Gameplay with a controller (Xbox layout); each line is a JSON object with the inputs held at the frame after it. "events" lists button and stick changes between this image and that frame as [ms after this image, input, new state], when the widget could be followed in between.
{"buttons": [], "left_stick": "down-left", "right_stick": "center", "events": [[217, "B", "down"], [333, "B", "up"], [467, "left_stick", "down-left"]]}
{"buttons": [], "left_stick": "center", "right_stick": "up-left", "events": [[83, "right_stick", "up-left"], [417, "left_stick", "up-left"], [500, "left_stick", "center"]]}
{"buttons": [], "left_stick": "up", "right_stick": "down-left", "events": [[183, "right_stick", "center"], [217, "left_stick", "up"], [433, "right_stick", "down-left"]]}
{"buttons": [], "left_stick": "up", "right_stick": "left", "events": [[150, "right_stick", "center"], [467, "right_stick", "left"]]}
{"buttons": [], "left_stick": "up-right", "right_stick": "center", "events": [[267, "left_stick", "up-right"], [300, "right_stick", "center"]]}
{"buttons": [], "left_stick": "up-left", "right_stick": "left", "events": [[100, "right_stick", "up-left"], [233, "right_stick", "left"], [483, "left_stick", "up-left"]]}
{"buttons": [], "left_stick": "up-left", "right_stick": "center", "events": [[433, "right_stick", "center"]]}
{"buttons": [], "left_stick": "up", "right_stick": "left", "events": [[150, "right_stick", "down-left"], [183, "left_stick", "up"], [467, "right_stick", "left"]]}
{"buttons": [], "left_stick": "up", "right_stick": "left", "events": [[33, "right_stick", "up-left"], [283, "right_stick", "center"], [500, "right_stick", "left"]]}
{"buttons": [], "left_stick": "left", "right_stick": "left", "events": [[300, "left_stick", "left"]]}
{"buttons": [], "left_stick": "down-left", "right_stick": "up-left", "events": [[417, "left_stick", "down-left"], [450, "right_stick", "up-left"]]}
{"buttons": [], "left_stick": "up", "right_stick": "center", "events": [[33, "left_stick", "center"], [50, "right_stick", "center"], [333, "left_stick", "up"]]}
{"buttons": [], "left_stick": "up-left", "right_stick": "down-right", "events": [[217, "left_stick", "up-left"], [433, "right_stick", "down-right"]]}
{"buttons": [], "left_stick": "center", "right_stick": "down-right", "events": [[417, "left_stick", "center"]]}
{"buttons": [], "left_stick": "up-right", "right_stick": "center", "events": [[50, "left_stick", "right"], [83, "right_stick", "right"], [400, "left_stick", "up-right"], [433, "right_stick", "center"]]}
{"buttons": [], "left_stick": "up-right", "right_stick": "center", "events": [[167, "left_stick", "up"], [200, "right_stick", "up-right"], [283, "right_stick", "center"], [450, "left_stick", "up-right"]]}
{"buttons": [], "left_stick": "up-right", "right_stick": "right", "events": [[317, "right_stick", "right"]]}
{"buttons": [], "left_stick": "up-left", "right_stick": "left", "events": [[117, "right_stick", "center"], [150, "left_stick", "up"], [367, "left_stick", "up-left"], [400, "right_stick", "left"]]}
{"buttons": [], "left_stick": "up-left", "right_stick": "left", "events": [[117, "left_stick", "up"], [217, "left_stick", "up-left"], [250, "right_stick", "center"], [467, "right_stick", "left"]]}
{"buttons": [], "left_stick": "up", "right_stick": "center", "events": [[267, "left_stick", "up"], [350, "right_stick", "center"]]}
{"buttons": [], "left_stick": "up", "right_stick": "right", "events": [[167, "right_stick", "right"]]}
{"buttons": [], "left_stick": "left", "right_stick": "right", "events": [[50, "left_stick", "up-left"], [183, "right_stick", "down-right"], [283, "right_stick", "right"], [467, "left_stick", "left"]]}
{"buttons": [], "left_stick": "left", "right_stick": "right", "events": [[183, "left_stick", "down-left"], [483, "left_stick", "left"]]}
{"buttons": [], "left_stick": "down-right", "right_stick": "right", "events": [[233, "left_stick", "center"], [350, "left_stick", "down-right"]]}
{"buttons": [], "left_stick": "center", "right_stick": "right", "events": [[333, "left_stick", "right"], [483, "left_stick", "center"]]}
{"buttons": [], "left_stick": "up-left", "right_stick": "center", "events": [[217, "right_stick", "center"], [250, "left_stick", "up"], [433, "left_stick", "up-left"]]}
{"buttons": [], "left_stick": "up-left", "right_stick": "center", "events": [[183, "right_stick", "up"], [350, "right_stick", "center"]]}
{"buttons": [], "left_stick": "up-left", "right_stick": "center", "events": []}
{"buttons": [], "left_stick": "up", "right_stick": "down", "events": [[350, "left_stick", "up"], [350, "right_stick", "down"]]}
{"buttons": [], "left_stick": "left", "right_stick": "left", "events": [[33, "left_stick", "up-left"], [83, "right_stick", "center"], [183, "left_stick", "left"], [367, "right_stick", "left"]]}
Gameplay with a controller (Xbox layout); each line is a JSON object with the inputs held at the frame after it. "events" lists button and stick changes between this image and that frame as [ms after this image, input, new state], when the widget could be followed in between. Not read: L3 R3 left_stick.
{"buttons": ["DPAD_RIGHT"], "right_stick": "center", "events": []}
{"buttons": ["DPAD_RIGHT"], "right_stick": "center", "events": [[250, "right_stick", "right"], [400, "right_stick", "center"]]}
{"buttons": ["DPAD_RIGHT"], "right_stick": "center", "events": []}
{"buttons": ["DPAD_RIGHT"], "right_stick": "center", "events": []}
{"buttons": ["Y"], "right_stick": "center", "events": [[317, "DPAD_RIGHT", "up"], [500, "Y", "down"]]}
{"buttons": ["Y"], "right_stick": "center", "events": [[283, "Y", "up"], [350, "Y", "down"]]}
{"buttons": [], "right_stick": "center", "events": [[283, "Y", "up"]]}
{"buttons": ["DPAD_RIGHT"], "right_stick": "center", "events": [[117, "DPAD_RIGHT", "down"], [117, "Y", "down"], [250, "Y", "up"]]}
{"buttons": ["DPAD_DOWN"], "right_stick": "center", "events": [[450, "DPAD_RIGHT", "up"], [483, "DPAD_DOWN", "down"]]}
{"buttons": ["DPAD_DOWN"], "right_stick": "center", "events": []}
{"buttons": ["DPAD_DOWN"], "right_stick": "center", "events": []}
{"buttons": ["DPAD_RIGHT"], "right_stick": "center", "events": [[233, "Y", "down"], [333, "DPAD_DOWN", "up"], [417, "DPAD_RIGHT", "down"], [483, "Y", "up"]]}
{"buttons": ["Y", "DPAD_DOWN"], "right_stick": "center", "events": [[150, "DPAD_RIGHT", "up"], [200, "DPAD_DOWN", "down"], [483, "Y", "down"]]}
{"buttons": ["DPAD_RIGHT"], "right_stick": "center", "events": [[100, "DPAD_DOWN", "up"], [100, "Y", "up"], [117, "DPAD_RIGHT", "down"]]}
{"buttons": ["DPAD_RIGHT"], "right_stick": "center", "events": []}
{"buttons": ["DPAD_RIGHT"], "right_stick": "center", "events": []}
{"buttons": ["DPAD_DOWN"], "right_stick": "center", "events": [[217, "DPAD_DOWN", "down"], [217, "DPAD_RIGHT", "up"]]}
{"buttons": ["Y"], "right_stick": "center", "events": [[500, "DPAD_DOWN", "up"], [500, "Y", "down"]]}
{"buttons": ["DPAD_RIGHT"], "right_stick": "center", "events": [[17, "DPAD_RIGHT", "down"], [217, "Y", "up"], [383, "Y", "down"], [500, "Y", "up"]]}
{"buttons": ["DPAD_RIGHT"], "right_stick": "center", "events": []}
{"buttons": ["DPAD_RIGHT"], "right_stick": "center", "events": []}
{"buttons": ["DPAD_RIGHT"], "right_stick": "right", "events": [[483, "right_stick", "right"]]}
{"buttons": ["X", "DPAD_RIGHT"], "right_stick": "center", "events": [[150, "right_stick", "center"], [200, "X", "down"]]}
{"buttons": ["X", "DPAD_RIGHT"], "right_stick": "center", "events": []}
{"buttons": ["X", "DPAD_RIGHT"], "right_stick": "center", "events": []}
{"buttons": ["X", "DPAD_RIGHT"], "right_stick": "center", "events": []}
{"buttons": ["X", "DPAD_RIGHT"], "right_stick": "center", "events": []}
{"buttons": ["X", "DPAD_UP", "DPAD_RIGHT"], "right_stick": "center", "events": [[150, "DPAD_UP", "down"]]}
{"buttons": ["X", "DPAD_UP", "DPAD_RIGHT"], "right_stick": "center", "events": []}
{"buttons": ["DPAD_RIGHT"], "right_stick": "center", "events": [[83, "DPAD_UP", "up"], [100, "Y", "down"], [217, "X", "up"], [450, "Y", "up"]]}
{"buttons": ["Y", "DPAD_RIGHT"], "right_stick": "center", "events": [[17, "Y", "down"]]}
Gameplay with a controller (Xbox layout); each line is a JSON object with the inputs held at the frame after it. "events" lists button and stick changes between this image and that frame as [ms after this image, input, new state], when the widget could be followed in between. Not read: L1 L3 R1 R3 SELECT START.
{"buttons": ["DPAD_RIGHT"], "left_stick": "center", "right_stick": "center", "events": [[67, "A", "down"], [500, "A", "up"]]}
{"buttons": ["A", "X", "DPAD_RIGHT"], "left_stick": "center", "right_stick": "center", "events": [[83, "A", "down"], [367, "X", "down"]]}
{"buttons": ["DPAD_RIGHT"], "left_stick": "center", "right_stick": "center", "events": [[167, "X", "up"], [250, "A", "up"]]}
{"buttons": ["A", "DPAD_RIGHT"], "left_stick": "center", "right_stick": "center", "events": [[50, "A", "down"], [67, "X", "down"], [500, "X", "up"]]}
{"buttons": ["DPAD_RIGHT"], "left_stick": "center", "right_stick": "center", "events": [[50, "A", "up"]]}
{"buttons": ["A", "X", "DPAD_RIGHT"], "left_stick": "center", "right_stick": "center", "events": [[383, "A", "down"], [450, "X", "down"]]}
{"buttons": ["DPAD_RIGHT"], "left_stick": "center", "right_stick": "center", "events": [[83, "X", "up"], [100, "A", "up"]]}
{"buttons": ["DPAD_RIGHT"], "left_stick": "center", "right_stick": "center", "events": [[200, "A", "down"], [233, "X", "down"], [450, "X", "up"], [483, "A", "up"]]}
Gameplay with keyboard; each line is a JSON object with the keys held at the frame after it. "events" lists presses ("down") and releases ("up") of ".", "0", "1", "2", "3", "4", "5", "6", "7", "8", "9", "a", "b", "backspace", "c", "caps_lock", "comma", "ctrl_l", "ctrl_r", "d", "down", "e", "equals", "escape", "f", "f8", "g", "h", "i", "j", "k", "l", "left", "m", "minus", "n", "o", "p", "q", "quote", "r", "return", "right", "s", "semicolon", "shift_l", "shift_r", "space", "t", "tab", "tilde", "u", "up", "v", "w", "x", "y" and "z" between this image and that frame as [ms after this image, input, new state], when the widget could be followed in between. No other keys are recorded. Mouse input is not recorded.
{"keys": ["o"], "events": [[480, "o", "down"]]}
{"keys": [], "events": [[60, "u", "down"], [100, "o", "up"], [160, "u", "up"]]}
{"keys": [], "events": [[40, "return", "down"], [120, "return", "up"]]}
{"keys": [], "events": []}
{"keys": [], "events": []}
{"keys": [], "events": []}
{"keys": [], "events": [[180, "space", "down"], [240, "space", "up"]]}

* **PROBLEM TO WORK ON**: The answer must consist of every line above that contains the word "return".

* **EXERCISE RESULT**:
Gameplay with keyboard; each line is a JSON object with the keys held at the frame after it. "events" lists presses ("down") and releases ("up") of ".", "0", "1", "2", "3", "4", "5", "6", "7", "8", "9", "a", "b", "backspace", "c", "caps_lock", "comma", "ctrl_l", "ctrl_r", "d", "down", "e", "equals", "escape", "f", "f8", "g", "h", "i", "j", "k", "l", "left", "m", "minus", "n", "o", "p", "q", "quote", "r", "return", "right", "s", "semicolon", "shift_l", "shift_r", "space", "t", "tab", "tilde", "u", "up", "v", "w", "x", "y" and "z" between this image and that frame as [ms after this image, input, new state], when the widget could be followed in between. No other keys are recorded. Mouse input is not recorded.
{"keys": [], "events": [[40, "return", "down"], [120, "return", "up"]]}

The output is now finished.